EXCERPT PROVIDED:

===============

I appreciate that color. I wanted to ask just one follow-up on that. Another question I get a lot is the difference between the growth in your manufacturing versus R&D businesses in AI. I think the assumption is the manufacturing piece is moving very quickly, but it sounds like from some of the things you highlighted, you've got some strong demand for the emulators as well. How do those compare? And any comments on what that breakdown is? Has it changed at all from when you indicated it was 70-30?

Satish Dhanasekaran

Executives
#53

It's still for the wireline business, largely things move quarter-by-quarter, but I think it's largely -- we still -- it's in the 70-30 range. With both R&D, as I mentioned, in the AI space, both R&D and manufacturing doubling as we think about the first half business. So we're continuing to make traction in both. But clearly, in any given quarter, depending on what customers emphasize, you could see that number move a bit.

Operator

Operator
#54

And that concludes our question-and-answer session for today. I would now like to turn the call back over to Liz Morali for any closing comments.

Liz Morali

Executives
#55

Thank you, Abby, and thank you all for joining us today. A replay of today's call will be available on the Investor Relations website later today, and we appreciate your interest in Keysight.

Operator

Operator
#56

And ladies and gentlemen, thank you for your participation in today's conference. This concludes today's call, and you may now disconnect.

===============

TASK: Could you copy out the Keysight call transcript above word for word, from start to finish?

===============

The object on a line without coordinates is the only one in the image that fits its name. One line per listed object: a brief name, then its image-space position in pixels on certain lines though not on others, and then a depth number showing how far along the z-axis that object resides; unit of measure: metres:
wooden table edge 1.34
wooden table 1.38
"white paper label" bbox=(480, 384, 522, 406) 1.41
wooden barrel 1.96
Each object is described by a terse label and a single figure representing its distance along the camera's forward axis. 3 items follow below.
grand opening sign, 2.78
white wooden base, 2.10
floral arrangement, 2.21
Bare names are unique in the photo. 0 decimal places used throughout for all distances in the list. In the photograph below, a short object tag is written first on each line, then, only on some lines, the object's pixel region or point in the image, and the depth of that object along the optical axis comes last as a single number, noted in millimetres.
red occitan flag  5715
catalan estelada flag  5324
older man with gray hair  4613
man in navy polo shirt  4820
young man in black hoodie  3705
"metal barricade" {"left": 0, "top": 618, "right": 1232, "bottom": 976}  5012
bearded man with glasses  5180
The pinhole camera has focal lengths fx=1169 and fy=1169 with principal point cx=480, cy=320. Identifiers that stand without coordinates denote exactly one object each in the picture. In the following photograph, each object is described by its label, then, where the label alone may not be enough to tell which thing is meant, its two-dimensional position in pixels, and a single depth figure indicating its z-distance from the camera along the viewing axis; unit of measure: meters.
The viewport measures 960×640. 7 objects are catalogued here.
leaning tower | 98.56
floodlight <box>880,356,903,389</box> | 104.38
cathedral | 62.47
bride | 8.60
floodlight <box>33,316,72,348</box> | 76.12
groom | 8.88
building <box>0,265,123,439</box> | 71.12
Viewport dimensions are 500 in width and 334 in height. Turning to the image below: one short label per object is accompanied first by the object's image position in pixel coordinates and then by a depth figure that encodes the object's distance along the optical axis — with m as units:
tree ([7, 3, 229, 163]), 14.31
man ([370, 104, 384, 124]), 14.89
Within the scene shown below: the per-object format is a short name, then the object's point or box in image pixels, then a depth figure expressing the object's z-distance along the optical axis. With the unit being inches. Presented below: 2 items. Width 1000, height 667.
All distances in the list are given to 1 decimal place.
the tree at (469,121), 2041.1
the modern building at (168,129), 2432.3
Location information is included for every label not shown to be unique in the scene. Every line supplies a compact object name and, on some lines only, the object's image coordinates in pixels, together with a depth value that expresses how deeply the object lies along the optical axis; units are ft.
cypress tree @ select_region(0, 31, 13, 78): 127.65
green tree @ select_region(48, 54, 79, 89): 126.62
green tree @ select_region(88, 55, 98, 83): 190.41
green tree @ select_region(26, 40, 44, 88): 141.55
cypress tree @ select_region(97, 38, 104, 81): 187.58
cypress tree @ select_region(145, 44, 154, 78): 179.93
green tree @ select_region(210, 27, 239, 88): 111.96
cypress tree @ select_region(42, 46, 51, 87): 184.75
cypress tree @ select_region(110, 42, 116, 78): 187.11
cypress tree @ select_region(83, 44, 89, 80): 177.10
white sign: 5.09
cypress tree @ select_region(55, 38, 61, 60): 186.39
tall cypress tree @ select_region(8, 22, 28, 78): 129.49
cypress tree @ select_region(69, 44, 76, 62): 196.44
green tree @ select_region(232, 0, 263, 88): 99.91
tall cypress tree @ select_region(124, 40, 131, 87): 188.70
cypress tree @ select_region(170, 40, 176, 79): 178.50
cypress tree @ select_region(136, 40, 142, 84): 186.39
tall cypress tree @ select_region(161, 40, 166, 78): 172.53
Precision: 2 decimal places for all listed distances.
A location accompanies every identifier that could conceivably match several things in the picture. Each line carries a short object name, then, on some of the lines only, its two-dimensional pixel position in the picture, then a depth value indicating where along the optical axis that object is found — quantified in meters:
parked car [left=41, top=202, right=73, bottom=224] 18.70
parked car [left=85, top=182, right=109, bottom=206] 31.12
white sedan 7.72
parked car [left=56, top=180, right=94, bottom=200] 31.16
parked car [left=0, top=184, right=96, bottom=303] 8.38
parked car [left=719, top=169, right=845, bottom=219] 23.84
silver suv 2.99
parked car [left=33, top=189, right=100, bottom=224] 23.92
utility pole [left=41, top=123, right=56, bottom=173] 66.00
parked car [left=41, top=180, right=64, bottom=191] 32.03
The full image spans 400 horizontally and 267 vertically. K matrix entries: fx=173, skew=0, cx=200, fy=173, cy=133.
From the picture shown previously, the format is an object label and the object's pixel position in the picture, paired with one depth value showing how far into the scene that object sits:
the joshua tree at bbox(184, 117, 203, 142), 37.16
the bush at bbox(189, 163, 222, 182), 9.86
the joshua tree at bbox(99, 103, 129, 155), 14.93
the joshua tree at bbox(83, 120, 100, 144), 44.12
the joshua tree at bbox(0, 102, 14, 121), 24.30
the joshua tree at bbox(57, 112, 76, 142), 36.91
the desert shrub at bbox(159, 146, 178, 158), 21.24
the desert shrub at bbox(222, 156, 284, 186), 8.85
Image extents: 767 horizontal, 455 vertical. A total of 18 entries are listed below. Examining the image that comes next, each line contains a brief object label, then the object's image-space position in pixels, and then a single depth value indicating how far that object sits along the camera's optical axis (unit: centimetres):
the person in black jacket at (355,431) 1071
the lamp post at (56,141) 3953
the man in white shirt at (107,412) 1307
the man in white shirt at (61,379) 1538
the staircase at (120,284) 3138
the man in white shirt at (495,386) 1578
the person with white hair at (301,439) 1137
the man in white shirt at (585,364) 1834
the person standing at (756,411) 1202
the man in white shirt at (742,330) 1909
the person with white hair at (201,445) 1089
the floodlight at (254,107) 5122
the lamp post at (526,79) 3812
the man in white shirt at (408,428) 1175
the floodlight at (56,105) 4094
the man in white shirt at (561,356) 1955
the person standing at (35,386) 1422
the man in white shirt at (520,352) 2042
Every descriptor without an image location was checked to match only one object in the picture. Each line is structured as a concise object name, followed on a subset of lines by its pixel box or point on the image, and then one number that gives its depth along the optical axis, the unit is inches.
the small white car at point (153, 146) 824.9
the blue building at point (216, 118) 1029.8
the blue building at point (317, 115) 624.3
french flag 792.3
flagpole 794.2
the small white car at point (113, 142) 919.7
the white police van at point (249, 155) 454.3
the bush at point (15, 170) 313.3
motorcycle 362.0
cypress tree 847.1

===============

ANSWER BELOW:
I appreciate that color. I wanted to ask just one follow-up on that. Another question I get a lot is the difference between the growth in your manufacturing versus R&D businesses in AI. I think the assumption is the manufacturing piece is moving very quickly, but it sounds like from some of the things you highlighted, you've got some strong demand for the emulators as well. How do those compare? And any comments on what that breakdown is? Has it changed at all from when you indicated it was 70-30?

Satish Dhanasekaran

Executives
#53

It's still for the wireline business, largely things move quarter-by-quarter, but I think it's largely -- we still -- it's in the 70-30 range. With both R&D, as I mentioned, in the AI space, both R&D and manufacturing doubling as we think about the first half business. So we're continuing to make traction in both. But clearly, in any given quarter, depending on what customers emphasize, you could see that number move a bit.

Operator

Operator
#54

And that concludes our question-and-answer session for today. I would now like to turn the call back over to Liz Morali for any closing comments.

Liz Morali

Executives
#55

Thank you, Abby, and thank you all for joining us today. A replay of today's call will be available on the Investor Relations website later today, and we appreciate your interest in Keysight.

Operator

Operator
#56

And ladies and gentlemen, thank you for your participation in today's conference. This concludes today's call, and you may now disconnect.